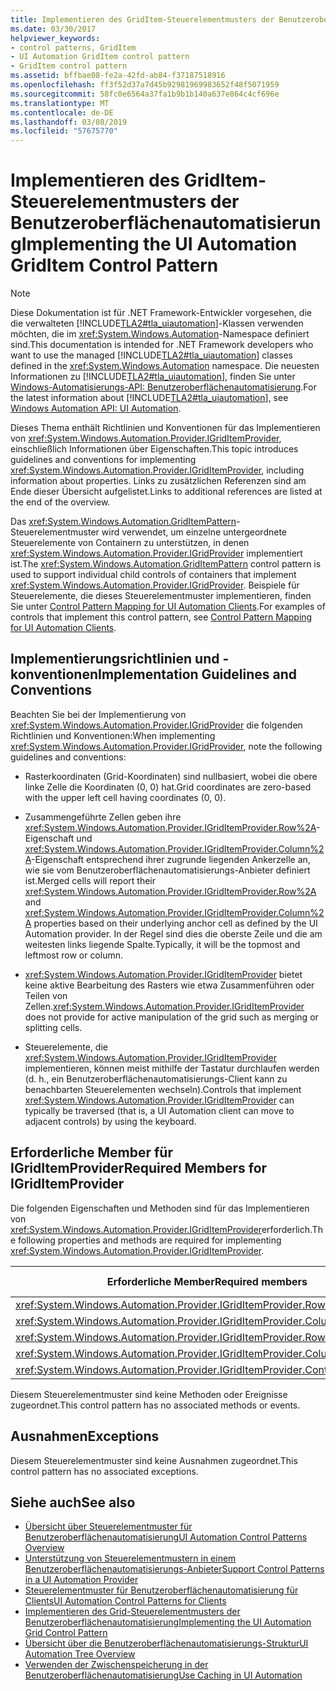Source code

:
 ```yaml
---
title: Implementieren des GridItem-Steuerelementmusters der Benutzeroberflächenautomatisierung
ms.date: 03/30/2017
helpviewer_keywords:
- control patterns, GridItem
- UI Automation GridItem control pattern
- GridItem control pattern
ms.assetid: bffbae08-fe2a-42fd-ab84-f37187518916
ms.openlocfilehash: ff3f52d37a7d45b92981969983652f48f5071959
ms.sourcegitcommit: 58fc0e6564a37fa1b9b1b140a637e864c4cf696e
ms.translationtype: MT
ms.contentlocale: de-DE
ms.lasthandoff: 03/08/2019
ms.locfileid: "57675770"
---
```

# <a name="implementing-the-ui-automation-griditem-control-pattern"></a><span data-ttu-id="1ff31-102">Implementieren des GridItem-Steuerelementmusters der Benutzeroberflächenautomatisierung</span><span class="sxs-lookup"><span data-stu-id="1ff31-102">Implementing the UI Automation GridItem Control Pattern</span></span>
> [!NOTE]
>  <span data-ttu-id="1ff31-103">Diese Dokumentation ist für .NET Framework-Entwickler vorgesehen, die die verwalteten [!INCLUDE[TLA2#tla_uiautomation](../../../includes/tla2sharptla-uiautomation-md.md)]-Klassen verwenden möchten, die im <xref:System.Windows.Automation>-Namespace definiert sind.</span><span class="sxs-lookup"><span data-stu-id="1ff31-103">This documentation is intended for .NET Framework developers who want to use the managed [!INCLUDE[TLA2#tla_uiautomation](../../../includes/tla2sharptla-uiautomation-md.md)] classes defined in the <xref:System.Windows.Automation> namespace.</span></span> <span data-ttu-id="1ff31-104">Die neuesten Informationen zu [!INCLUDE[TLA2#tla_uiautomation](../../../includes/tla2sharptla-uiautomation-md.md)], finden Sie unter [Windows-Automatisierungs-API: Benutzeroberflächenautomatisierung](https://go.microsoft.com/fwlink/?LinkID=156746).</span><span class="sxs-lookup"><span data-stu-id="1ff31-104">For the latest information about [!INCLUDE[TLA2#tla_uiautomation](../../../includes/tla2sharptla-uiautomation-md.md)], see [Windows Automation API: UI Automation](https://go.microsoft.com/fwlink/?LinkID=156746).</span></span>  
  
 <span data-ttu-id="1ff31-105">Dieses Thema enthält Richtlinien und Konventionen für das Implementieren von <xref:System.Windows.Automation.Provider.IGridItemProvider>, einschließlich Informationen über Eigenschaften.</span><span class="sxs-lookup"><span data-stu-id="1ff31-105">This topic introduces guidelines and conventions for implementing <xref:System.Windows.Automation.Provider.IGridItemProvider>, including information about properties.</span></span> <span data-ttu-id="1ff31-106">Links zu zusätzlichen Referenzen sind am Ende dieser Übersicht aufgelistet.</span><span class="sxs-lookup"><span data-stu-id="1ff31-106">Links to additional references are listed at the end of the overview.</span></span>  
  
 <span data-ttu-id="1ff31-107">Das <xref:System.Windows.Automation.GridItemPattern>-Steuerelementmuster wird verwendet, um einzelne untergeordnete Steuerelemente von Containern zu unterstützen, in denen <xref:System.Windows.Automation.Provider.IGridProvider> implementiert ist.</span><span class="sxs-lookup"><span data-stu-id="1ff31-107">The <xref:System.Windows.Automation.GridItemPattern> control pattern is used to support individual child controls of containers that implement <xref:System.Windows.Automation.Provider.IGridProvider>.</span></span> <span data-ttu-id="1ff31-108">Beispiele für Steuerelemente, die dieses Steuerelementmuster implementieren, finden Sie unter [Control Pattern Mapping for UI Automation Clients](../../../docs/framework/ui-automation/control-pattern-mapping-for-ui-automation-clients.md).</span><span class="sxs-lookup"><span data-stu-id="1ff31-108">For examples of controls that implement this control pattern, see [Control Pattern Mapping for UI Automation Clients](../../../docs/framework/ui-automation/control-pattern-mapping-for-ui-automation-clients.md).</span></span>  
  
<a name="Implementation_Guidelines_and_Conventions"></a>   
## <a name="implementation-guidelines-and-conventions"></a><span data-ttu-id="1ff31-109">Implementierungsrichtlinien und -konventionen</span><span class="sxs-lookup"><span data-stu-id="1ff31-109">Implementation Guidelines and Conventions</span></span>  
 <span data-ttu-id="1ff31-110">Beachten Sie bei der Implementierung von <xref:System.Windows.Automation.Provider.IGridProvider> die folgenden Richtlinien und Konventionen:</span><span class="sxs-lookup"><span data-stu-id="1ff31-110">When implementing <xref:System.Windows.Automation.Provider.IGridProvider>, note the following guidelines and conventions:</span></span>  
  
-   <span data-ttu-id="1ff31-111">Rasterkoordinaten (Grid-Koordinaten) sind nullbasiert, wobei die obere linke Zelle die Koordinaten (0, 0) hat.</span><span class="sxs-lookup"><span data-stu-id="1ff31-111">Grid coordinates are zero-based with the upper left cell having coordinates (0, 0).</span></span>  
  
-   <span data-ttu-id="1ff31-112">Zusammengeführte Zellen geben ihre <xref:System.Windows.Automation.Provider.IGridItemProvider.Row%2A>-Eigenschaft und <xref:System.Windows.Automation.Provider.IGridItemProvider.Column%2A>-Eigenschaft entsprechend ihrer zugrunde liegenden Ankerzelle an, wie sie vom Benutzeroberflächenautomatisierungs-Anbieter definiert ist.</span><span class="sxs-lookup"><span data-stu-id="1ff31-112">Merged cells will report their <xref:System.Windows.Automation.Provider.IGridItemProvider.Row%2A> and <xref:System.Windows.Automation.Provider.IGridItemProvider.Column%2A> properties based on their underlying anchor cell as defined by the UI Automation provider.</span></span> <span data-ttu-id="1ff31-113">In der Regel sind dies die oberste Zeile und die am weitesten links liegende Spalte.</span><span class="sxs-lookup"><span data-stu-id="1ff31-113">Typically, it will be the topmost and leftmost row or column.</span></span>  
  
-   <span data-ttu-id="1ff31-114"><xref:System.Windows.Automation.Provider.IGridItemProvider> bietet keine aktive Bearbeitung des Rasters wie etwa Zusammenführen oder Teilen von Zellen.</span><span class="sxs-lookup"><span data-stu-id="1ff31-114"><xref:System.Windows.Automation.Provider.IGridItemProvider> does not provide for active manipulation of the grid such as merging or splitting cells.</span></span>  
  
-   <span data-ttu-id="1ff31-115">Steuerelemente, die <xref:System.Windows.Automation.Provider.IGridItemProvider> implementieren, können meist mithilfe der Tastatur durchlaufen werden (d. h., ein Benutzeroberflächenautomatisierungs-Client kann zu benachbarten Steuerelementen wechseln).</span><span class="sxs-lookup"><span data-stu-id="1ff31-115">Controls that implement <xref:System.Windows.Automation.Provider.IGridItemProvider> can typically be traversed (that is, a UI Automation client can move to adjacent controls) by using the keyboard.</span></span>  
  
<a name="Required_Members_for_IGridItemProvider"></a>   
## <a name="required-members-for-igriditemprovider"></a><span data-ttu-id="1ff31-116">Erforderliche Member für IGridItemProvider</span><span class="sxs-lookup"><span data-stu-id="1ff31-116">Required Members for IGridItemProvider</span></span>  
 <span data-ttu-id="1ff31-117">Die folgenden Eigenschaften und Methoden sind für das Implementieren von <xref:System.Windows.Automation.Provider.IGridItemProvider>erforderlich.</span><span class="sxs-lookup"><span data-stu-id="1ff31-117">The following properties and methods are required for implementing <xref:System.Windows.Automation.Provider.IGridItemProvider>.</span></span>  
  
|<span data-ttu-id="1ff31-118">Erforderliche Member</span><span class="sxs-lookup"><span data-stu-id="1ff31-118">Required members</span></span>|<span data-ttu-id="1ff31-119">Memberart</span><span class="sxs-lookup"><span data-stu-id="1ff31-119">Member type</span></span>|<span data-ttu-id="1ff31-120">Hinweise</span><span class="sxs-lookup"><span data-stu-id="1ff31-120">Notes</span></span>|  
|----------------------|-----------------|-----------|  
|<xref:System.Windows.Automation.Provider.IGridItemProvider.Row%2A>|<span data-ttu-id="1ff31-121">Eigenschaft</span><span class="sxs-lookup"><span data-stu-id="1ff31-121">Property</span></span>|<span data-ttu-id="1ff31-122">Keine</span><span class="sxs-lookup"><span data-stu-id="1ff31-122">None</span></span>|  
|<xref:System.Windows.Automation.Provider.IGridItemProvider.Column%2A>|<span data-ttu-id="1ff31-123">Eigenschaft</span><span class="sxs-lookup"><span data-stu-id="1ff31-123">Property</span></span>|<span data-ttu-id="1ff31-124">Keine</span><span class="sxs-lookup"><span data-stu-id="1ff31-124">None</span></span>|  
|<xref:System.Windows.Automation.Provider.IGridItemProvider.RowSpan%2A>|<span data-ttu-id="1ff31-125">Eigenschaft</span><span class="sxs-lookup"><span data-stu-id="1ff31-125">Property</span></span>|<span data-ttu-id="1ff31-126">Keine</span><span class="sxs-lookup"><span data-stu-id="1ff31-126">None</span></span>|  
|<xref:System.Windows.Automation.Provider.IGridItemProvider.ColumnSpan%2A>|<span data-ttu-id="1ff31-127">Eigenschaft</span><span class="sxs-lookup"><span data-stu-id="1ff31-127">Property</span></span>|<span data-ttu-id="1ff31-128">Keine</span><span class="sxs-lookup"><span data-stu-id="1ff31-128">None</span></span>|  
|<xref:System.Windows.Automation.Provider.IGridItemProvider.ContainingGrid%2A>|<span data-ttu-id="1ff31-129">Eigenschaft</span><span class="sxs-lookup"><span data-stu-id="1ff31-129">Property</span></span>|<span data-ttu-id="1ff31-130">Keine</span><span class="sxs-lookup"><span data-stu-id="1ff31-130">None</span></span>|  
  
 <span data-ttu-id="1ff31-131">Diesem Steuerelementmuster sind keine Methoden oder Ereignisse zugeordnet.</span><span class="sxs-lookup"><span data-stu-id="1ff31-131">This control pattern has no associated methods or events.</span></span>  
  
<a name="Exceptions"></a>   
## <a name="exceptions"></a><span data-ttu-id="1ff31-132">Ausnahmen</span><span class="sxs-lookup"><span data-stu-id="1ff31-132">Exceptions</span></span>  
 <span data-ttu-id="1ff31-133">Diesem Steuerelementmuster sind keine Ausnahmen zugeordnet.</span><span class="sxs-lookup"><span data-stu-id="1ff31-133">This control pattern has no associated exceptions.</span></span>  
  
## <a name="see-also"></a><span data-ttu-id="1ff31-134">Siehe auch</span><span class="sxs-lookup"><span data-stu-id="1ff31-134">See also</span></span>
- [<span data-ttu-id="1ff31-135">Übersicht über Steuerelementmuster für Benutzeroberflächenautomatisierung</span><span class="sxs-lookup"><span data-stu-id="1ff31-135">UI Automation Control Patterns Overview</span></span>](../../../docs/framework/ui-automation/ui-automation-control-patterns-overview.md)
- [<span data-ttu-id="1ff31-136">Unterstützung von Steuerelementmustern in einem Benutzeroberflächenautomatisierungs-Anbieter</span><span class="sxs-lookup"><span data-stu-id="1ff31-136">Support Control Patterns in a UI Automation Provider</span></span>](../../../docs/framework/ui-automation/support-control-patterns-in-a-ui-automation-provider.md)
- [<span data-ttu-id="1ff31-137">Steuerelementmuster für Benutzeroberflächenautomatisierung für Clients</span><span class="sxs-lookup"><span data-stu-id="1ff31-137">UI Automation Control Patterns for Clients</span></span>](../../../docs/framework/ui-automation/ui-automation-control-patterns-for-clients.md)
- [<span data-ttu-id="1ff31-138">Implementieren des Grid-Steuerelementmusters der Benutzeroberflächenautomatisierung</span><span class="sxs-lookup"><span data-stu-id="1ff31-138">Implementing the UI Automation Grid Control Pattern</span></span>](../../../docs/framework/ui-automation/implementing-the-ui-automation-grid-control-pattern.md)
- [<span data-ttu-id="1ff31-139">Übersicht über die Benutzeroberflächenautomatisierungs-Struktur</span><span class="sxs-lookup"><span data-stu-id="1ff31-139">UI Automation Tree Overview</span></span>](../../../docs/framework/ui-automation/ui-automation-tree-overview.md)
- [<span data-ttu-id="1ff31-140">Verwenden der Zwischenspeicherung in der Benutzeroberflächenautomatisierung</span><span class="sxs-lookup"><span data-stu-id="1ff31-140">Use Caching in UI Automation</span></span>](../../../docs/framework/ui-automation/use-caching-in-ui-automation.md)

● **Requirement**: Read the records above. Show each line that has the string "zugeordnet".

● **Exercise response**:
 <span data-ttu-id="1ff31-131">Diesem Steuerelementmuster sind keine Methoden oder Ereignisse zugeordnet.</span><span class="sxs-lookup"><span data-stu-id="1ff31-131">This control pattern has no associated methods or events.</span></span>  
 <span data-ttu-id="1ff31-133">Diesem Steuerelementmuster sind keine Ausnahmen zugeordnet.</span><span class="sxs-lookup"><span data-stu-id="1ff31-133">This control pattern has no associated exceptions.</span></span>  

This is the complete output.